Collected data:
* * * * * * *
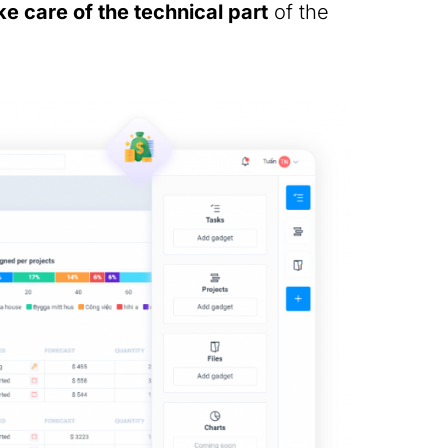
e care of the technical part
of the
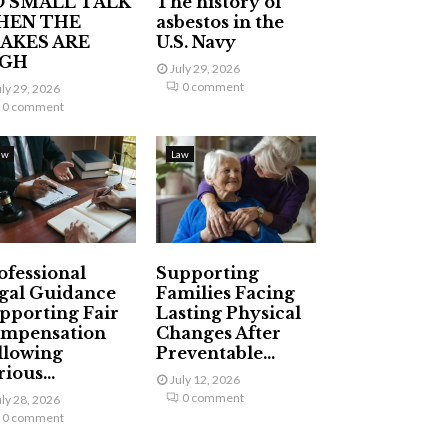
 SMALL TALK
The history of
HEN THE
asbestos in the
AKES ARE
U.S. Navy
IGH
July 29, 2026
0 comment
uly 29, 2026
0 comment
aw
Law
ofessional
Supporting
gal Guidance
Families Facing
pporting Fair
Lasting Physical
mpensation
Changes After
llowing
Preventable...
ious...
July 12, 2026
0 comment
uly 28, 2026
0 comment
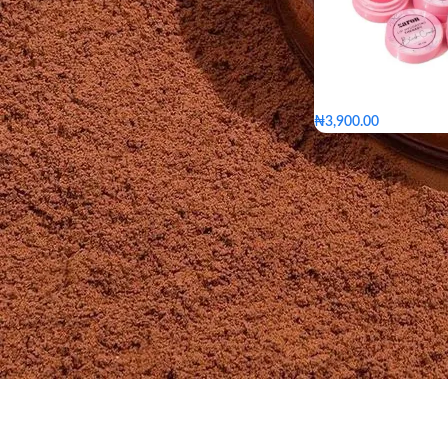
₦
3,900.00
Bumble bee
blush 
Pinkerest
Lalalav
Bumble bee
TYPE
Pinkerest
L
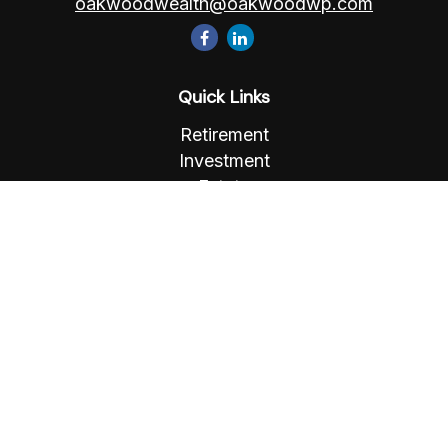
oakwoodwealth@oakwoodwp.com
Quick Links
Retirement
Investment
Estate
Insurance
Tax
Money
Lifestyle
Latest Articles
All Videos
All Calculators
Osaic
Form CRS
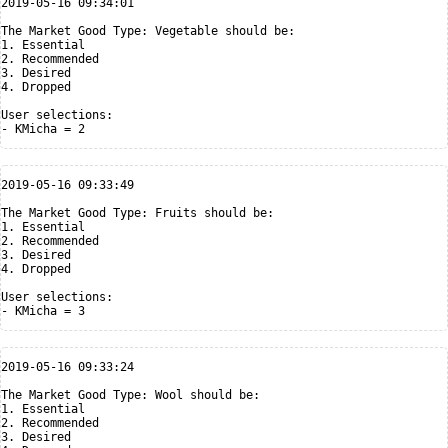
2019-05-16 09:34:01

The Market Good Type: Vegetable should be:

1. Essential

2. Recommended

3. Desired

4. Dropped

User selections:

2019-05-16 09:33:49

The Market Good Type: Fruits should be:

1. Essential

2. Recommended

3. Desired

4. Dropped

User selections:

2019-05-16 09:33:24

The Market Good Type: Wool should be:

1. Essential

2. Recommended

3. Desired
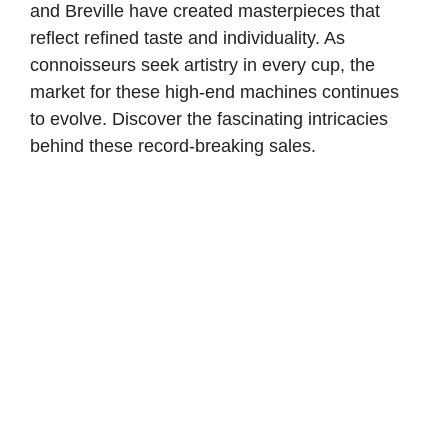
and Breville have created masterpieces that
reflect refined taste and individuality. As
connoisseurs seek artistry in every cup, the
market for these high-end machines continues
to evolve. Discover the fascinating intricacies
behind these record-breaking sales.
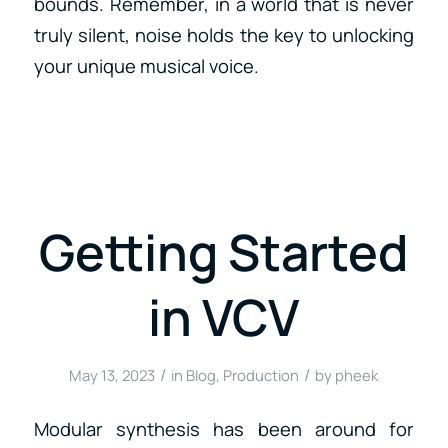
bounds. Remember, in a world that is never
truly silent, noise holds the key to unlocking
your unique musical voice.
Getting Started
in VCV
/
/
May 13, 2023
in
Blog
,
Production
by
pheek
Modular synthesis has been around for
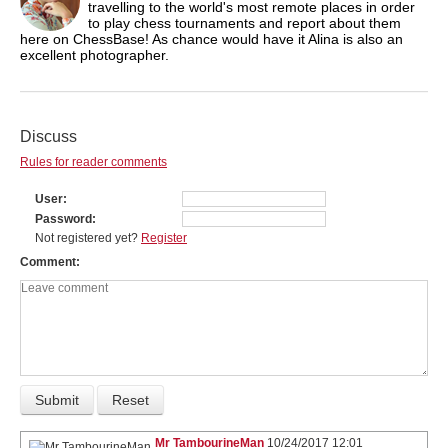
travelling to the world's most remote places in order
to play chess tournaments and report about them
here on ChessBase! As chance would have it Alina is also an
excellent photographer.
Discuss
Rules for reader comments
User
Password
Not registered yet?
Register
Comment
Mr TambourineMan
10/24/2017 12:01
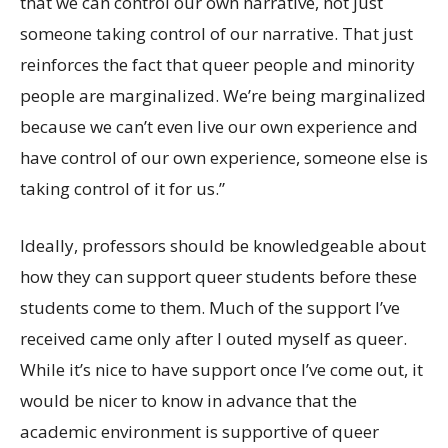
that we can control our own narrative, not just
someone taking control of our narrative. That just
reinforces the fact that queer people and minority
people are marginalized. We’re being marginalized
because we can’t even live our own experience and
have control of our own experience, someone else is
taking control of it for us.”
Ideally, professors should be knowledgeable about
how they can support queer students before these
students come to them. Much of the support I’ve
received came only after I outed myself as queer.
While it’s nice to have support once I’ve come out, it
would be nicer to know in advance that the
academic environment is supportive of queer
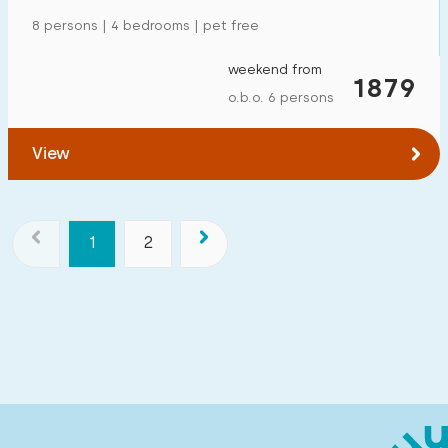
8 persons | 4 bedrooms | pet free
weekend from
1879
o.b.o. 6 persons
View
1
2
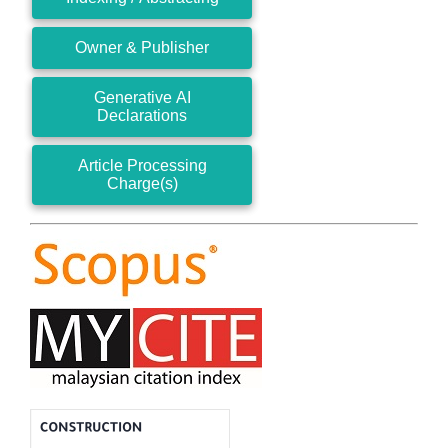
Owner & Publisher
Generative AI
Declarations
Article Processing
Charge(s)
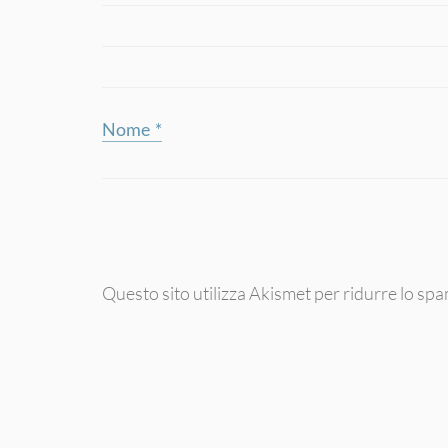
Nome
*
Questo sito utilizza Akismet per ridurre lo sp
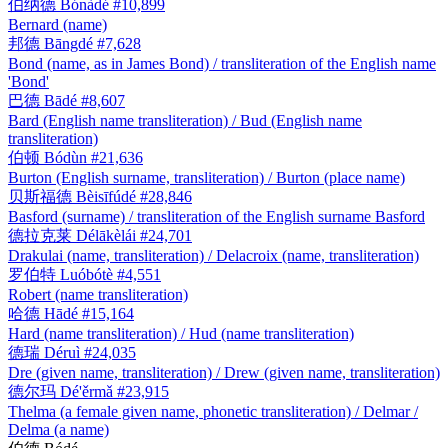
伯纳德
Bónàdé
#10,899
Bernard (name)
邦德
Bāngdé
#7,628
Bond (name, as in James Bond) / transliteration of the English name
'Bond'
巴德
Bādé
#8,607
Bard (English name transliteration) / Bud (English name
transliteration)
伯顿
Bódùn
#21,636
Burton (English surname, transliteration) / Burton (place name)
贝斯福德
Bèisīfúdé
#28,846
Basford (surname) / transliteration of the English surname Basford
德拉克莱
Délākèlái
#24,701
Drakulai (name, transliteration) / Delacroix (name, transliteration)
罗伯特
Luóbótè
#4,551
Robert (name transliteration)
哈德
Hādé
#15,164
Hard (name transliteration) / Hud (name transliteration)
德瑞
Déruì
#24,035
Dre (given name, transliteration) / Drew (given name, transliteration)
德尔玛
Dé'ěrmǎ
#23,915
Thelma (a female given name, phonetic transliteration) / Delmar /
Delma (a name)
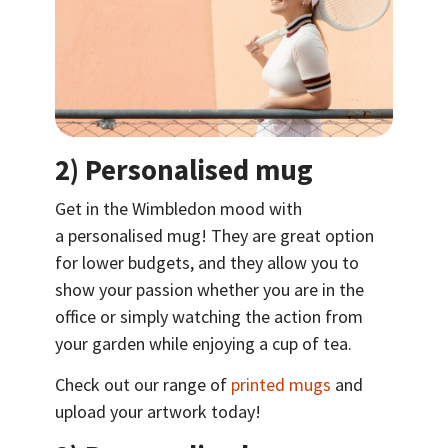
2) Personalised mug
Get in the Wimbledon mood with
a personalised mug! They are great option
for lower budgets, and they allow you to
show your passion whether you are in the
office or simply watching the action from
your garden while enjoying a cup of tea.
Check out our range of
printed mugs
and
upload your artwork today!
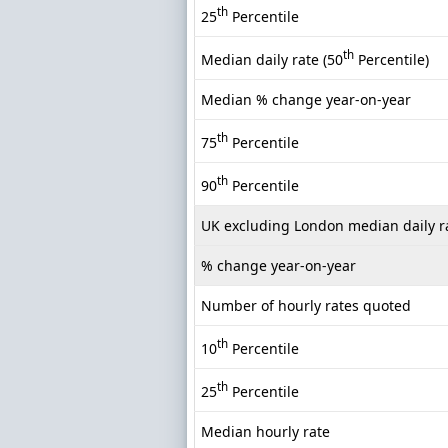
th
25
Percentile
th
Median daily rate (50
Percentile)
Median % change year-on-year
th
75
Percentile
th
90
Percentile
UK excluding London median daily r
% change year-on-year
Number of hourly rates quoted
th
10
Percentile
th
25
Percentile
Median hourly rate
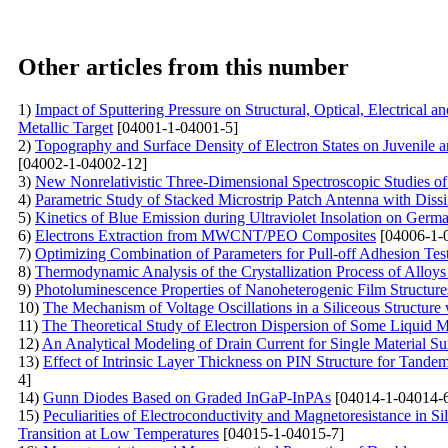
Other articles from this number
1)
Impact of Sputtering Pressure on Structural, Optical, Electrical
Metallic Target
[04001-1-04001-5]
2)
Topography and Surface Density of Electron States on Juvenile 
[04002-1-04002-12]
3)
New Nonrelativistic Three-Dimensional Spectroscopic Studies o
4)
Parametric Study of Stacked Microstrip Patch Antenna with Dissi
5)
Kinetics of Blue Emission during Ultraviolet Insolation on Germa
6)
Electrons Extraction from MWCNT/PEO Composites
[04006-1-
7)
Optimizing Combination of Parameters for Pull-off Adhesion Tes
8)
Thermodynamic Analysis of the Crystallization Process of Alloy
9)
Photoluminescence Properties of Nanoheterogenic Film Structu
10)
The Mechanism of Voltage Oscillations in a Siliceous Structure
11)
The Theoretical Study of Electron Dispersion of Some Liquid 
12)
An Analytical Modeling of Drain Current for Single Materia
13)
Effect of Intrinsic Layer Thickness on PIN Structure for Tan
4]
14)
Gunn Diodes Based on Graded InGaP-InPAs
[04014-1-04014-
15)
Peculiarities of Electroconductivity and Magnetoresistance in S
Transition at Low Temperatures
[04015-1-04015-7]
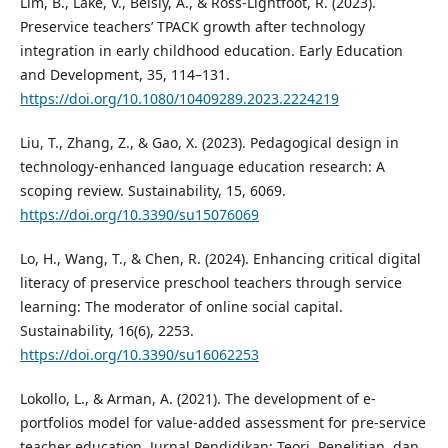
Lim, B., Lake, V., Beisly, A., & Ross-Lightfoot, R. (2023).
Preservice teachers’ TPACK growth after technology
integration in early childhood education. Early Education
and Development, 35, 114–131.
https://doi.org/10.1080/10409289.2023.2224219
Liu, T., Zhang, Z., & Gao, X. (2023). Pedagogical design in
technology-enhanced language education research: A
scoping review. Sustainability, 15, 6069.
https://doi.org/10.3390/su15076069
Lo, H., Wang, T., & Chen, R. (2024). Enhancing critical digital
literacy of preservice preschool teachers through service
learning: The moderator of online social capital.
Sustainability, 16(6), 2253.
https://doi.org/10.3390/su16062253
Lokollo, L., & Arman, A. (2021). The development of e-
portfolios model for value-added assessment for pre-service
teacher education. Jurnal Pendidikan: Teori, Penelitian, dan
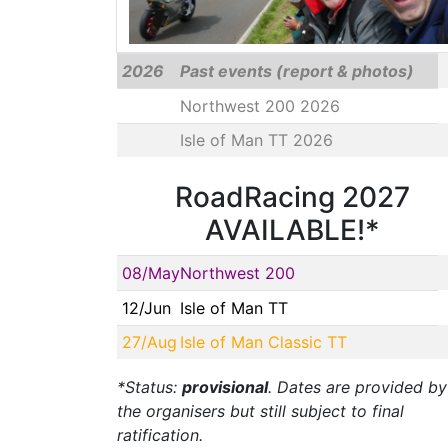
2026
Past events (report & photos)
Northwest 200 2026
Isle of Man TT 2026
RoadRacing 2027
AVAILABLE!*
08/May
Northwest 200
12/Jun
Isle of Man TT
27/Aug
Isle of Man Classic TT
*Status:
provisional
. Dates are provided by
the organisers but still subject to final
ratification.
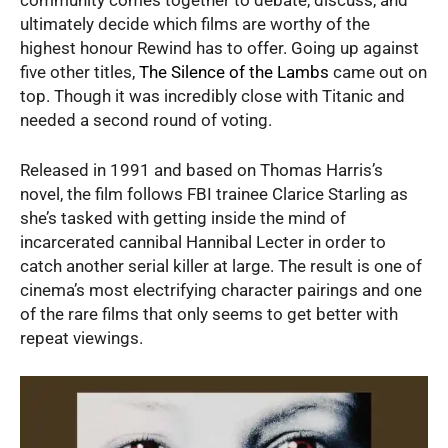
ultimately decide which films are worthy of the
highest honour Rewind has to offer. Going up against
five other titles,
The Silence of the Lambs
came out on
top. Though it was incredibly close with Titanic and
needed a second round of voting.
Released in 1991 and based on Thomas Harris’s
novel, the film follows FBI trainee Clarice Starling as
she’s tasked with getting inside the mind of
incarcerated cannibal Hannibal Lecter in order to
catch another serial killer at large. The result is one of
cinema’s most electrifying character pairings and one
of the rare films that only seems to get better with
repeat viewings.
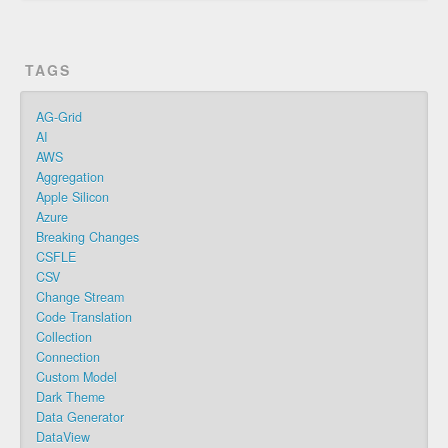
TAGS
AG-Grid
AI
AWS
Aggregation
Apple Silicon
Azure
Breaking Changes
CSFLE
CSV
Change Stream
Code Translation
Collection
Connection
Custom Model
Dark Theme
Data Generator
DataView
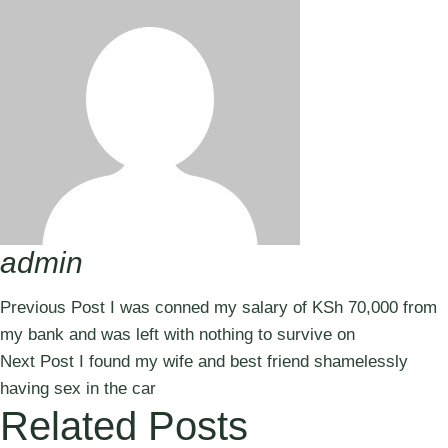
admin
Previous Post
I was conned my salary of KSh 70,000 from
my bank and was left with nothing to survive on
Next Post
I found my wife and best friend shamelessly
having sex in the car
Related Posts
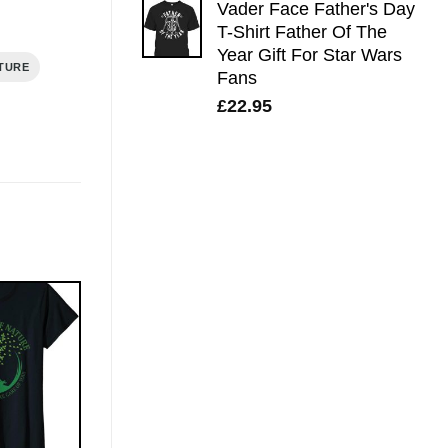
Vader Face Father's Day
T-Shirt Father Of The
Year Gift For Star Wars
TURE
Fans
£
22.95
* * * * * * *
_What the exercise asks_
Write out every line of text in the data above, character for character, and leave out the pictures.

_Finished exercise_
e care of the technical part
of the
 SMALL TALK
The history of
HEN THE
asbestos in the
AKES ARE
U.S. Navy
IGH
July 29, 2026
0 comment
uly 29, 2026
0 comment
aw
Law
ofessional
Supporting
gal Guidance
Families Facing
pporting Fair
Lasting Physical
mpensation
Changes After
llowing
Preventable...
ious...
July 12, 2026
0 comment
uly 28, 2026
0 comment
₦
3,900.00
Bumble bee
blush 
Pinkerest
Lalalav
Bumble bee
TYPE
Pinkerest
L
oakwoodwealth@oakwoodwp.com
Quick Links
Retirement
Investment
Estate
Insurance
Tax
Money
Lifestyle
Latest Articles
All Videos
All Calculators
Osaic
Form CRS
2019-05-16 09:34:01

The Market Good Type: Vegetable should be:

1. Essential

2. Recommended

3. Desired

4. Dropped

User selections:

2019-05-16 09:33:49

The Market Good Type: Fruits should be:

1. Essential

2. Recommended

3. Desired

4. Dropped

User selections:

2019-05-16 09:33:24

The Market Good Type: Wool should be:

1. Essential

2. Recommended

3. Desired
and Breville have created masterpieces that
reflect refined taste and individuality. As
connoisseurs seek artistry in every cup, the
market for these high-end machines continues
to evolve. Discover the fascinating intricacies
behind these record-breaking sales.
bounds. Remember, in a world that is never
truly silent, noise holds the key to unlocking
your unique musical voice.
Getting Started
in VCV
/
/
May 13, 2023
in
Blog
,
Production
by
pheek
Modular synthesis has been around for
travelling to the world's most remote places in order
to play chess tournaments and report about them
here on ChessBase! As chance would have it Alina is also an
excellent photographer.
Discuss
Rules for reader comments
User
Password
Not registered yet?
Register
Comment
Mr TambourineMan
10/24/2017 12:01
that we can control our own narrative, not just
someone taking control of our narrative. That just
reinforces the fact that queer people and minority
people are marginalized. We’re being marginalized
because we can’t even live our own experience and
have control of our own experience, someone else is
taking control of it for us.”
Ideally, professors should be knowledgeable about
how they can support queer students before these
students come to them. Much of the support I’ve
received came only after I outed myself as queer.
While it’s nice to have support once I’ve come out, it
would be nicer to know in advance that the
academic environment is supportive of queer
8 persons | 4 bedrooms | pet free
weekend from
1879
o.b.o. 6 persons
View
1
2
Owner & Publisher
Generative AI
Declarations
Article Processing
Charge(s)
Nome
*
Questo sito utilizza Akismet per ridurre lo sp
伯纳德
Bónàdé
#10,899
Bernard (name)
邦德
Bāngdé
#7,628
Bond (name, as in James Bond) / transliteration of the English name
'Bond'
巴德
Bādé
#8,607
Bard (English name transliteration) / Bud (English name
transliteration)
伯顿
Bódùn
#21,636
Burton (English surname, transliteration) / Burton (place name)
贝斯福德
Bèisīfúdé
#28,846
Basford (surname) / transliteration of the English surname Basford
德拉克莱
Délākèlái
#24,701
Drakulai (name, transliteration) / Delacroix (name, transliteration)
罗伯特
Luóbótè
#4,551
Robert (name transliteration)
哈德
Hādé
#15,164
Hard (name transliteration) / Hud (name transliteration)
德瑞
Déruì
#24,035
Dre (given name, transliteration) / Drew (given name, transliteration)
德尔玛
Dé'ěrmǎ
#23,915
Thelma (a female given name, phonetic transliteration) / Delmar /
Delma (a name)
2) Personalised mug
Get in the Wimbledon mood with
a personalised mug! They are great option
for lower budgets, and they allow you to
show your passion whether you are in the
office or simply watching the action from
your garden while enjoying a cup of tea.
Check out our range of
printed mugs
and
upload your artwork today!
th
25
Percentile
th
Median daily rate (50
Percentile)
Median % change year-on-year
th
75
Percentile
th
90
Percentile
UK excluding London median daily r
% change year-on-year
Number of hourly rates quoted
th
10
Percentile
th
25
Percentile
Median hourly rate
Other articles from this number
1)
Impact of Sputtering Pressure on Structural, Optical, Electrical
Metallic Target
[04001-1-04001-5]
2)
Topography and Surface Density of Electron States on Juvenile 
[04002-1-04002-12]
3)
New Nonrelativistic Three-Dimensional Spectroscopic Studies o
4)
Parametric Study of Stacked Microstrip Patch Antenna with Dissi
5)
Kinetics of Blue Emission during Ultraviolet Insolation on Germa
6)
Electrons Extraction from MWCNT/PEO Composites
[04006-1-
7)
Optimizing Combination of Parameters for Pull-off Adhesion Tes
8)
Thermodynamic Analysis of the Crystallization Process of Alloy
9)
Photoluminescence Properties of Nanoheterogenic Film Structu
10)
The Mechanism of Voltage Oscillations in a Siliceous Structure
11)
The Theoretical Study of Electron Dispersion of Some Liquid 
12)
An Analytical Modeling of Drain Current for Single Materia
13)
Effect of Intrinsic Layer Thickness on PIN Structure for Tan
4]
14)
Gunn Diodes Based on Graded InGaP-InPAs
[04014-1-04014-
15)
Peculiarities of Electroconductivity and Magnetoresistance in S
Transition at Low Temperatures
[04015-1-04015-7]
Lim, B., Lake, V., Beisly, A., & Ross-Lightfoot, R. (2023).
Preservice teachers’ TPACK growth after technology
integration in early childhood education. Early Education
and Development, 35, 114–131.
https://doi.org/10.1080/10409289.2023.2224219
Liu, T., Zhang, Z., & Gao, X. (2023). Pedagogical design in
technology-enhanced language education research: A
scoping review. Sustainability, 15, 6069.
https://doi.org/10.3390/su15076069
Lo, H., Wang, T., & Chen, R. (2024). Enhancing critical digital
literacy of preservice preschool teachers through service
learning: The moderator of online social capital.
Sustainability, 16(6), 2253.
https://doi.org/10.3390/su16062253
Lokollo, L., & Arman, A. (2021). The development of e-
portfolios model for value-added assessment for pre-service
teacher education. Jurnal Pendidikan: Teori, Penelitian, dan
2026
Past events (report & photos)
Northwest 200 2026
Isle of Man TT 2026
RoadRacing 2027
AVAILABLE!*
08/May
Northwest 200
12/Jun
Isle of Man TT
27/Aug
Isle of Man Classic TT
*Status:
provisional
. Dates are provided by
the organisers but still subject to final
ratification.
ultimately decide which films are worthy of the
highest honour Rewind has to offer. Going up against
five other titles,
The Silence of the Lambs
came out on
top. Though it was incredibly close with Titanic and
needed a second round of voting.
Released in 1991 and based on Thomas Harris’s
novel, the film follows FBI trainee Clarice Starling as
she’s tasked with getting inside the mind of
incarcerated cannibal Hannibal Lecter in order to
catch another serial killer at large. The result is one of
cinema’s most electrifying character pairings and one
of the rare films that only seems to get better with
repeat viewings.
TAGS
AG-Grid
AI
AWS
Aggregation
Apple Silicon
Azure
Breaking Changes
CSFLE
CSV
Change Stream
Code Translation
Collection
Connection
Custom Model
Dark Theme
Data Generator
DataView
admin
Previous Post
I was conned my salary of KSh 70,000 from
my bank and was left with nothing to survive on
Next Post
I found my wife and best friend shamelessly
having sex in the car
Related Posts
Vader Face Father's Day
T-Shirt Father Of The
Year Gift For Star Wars
TURE
Fans
£
22.95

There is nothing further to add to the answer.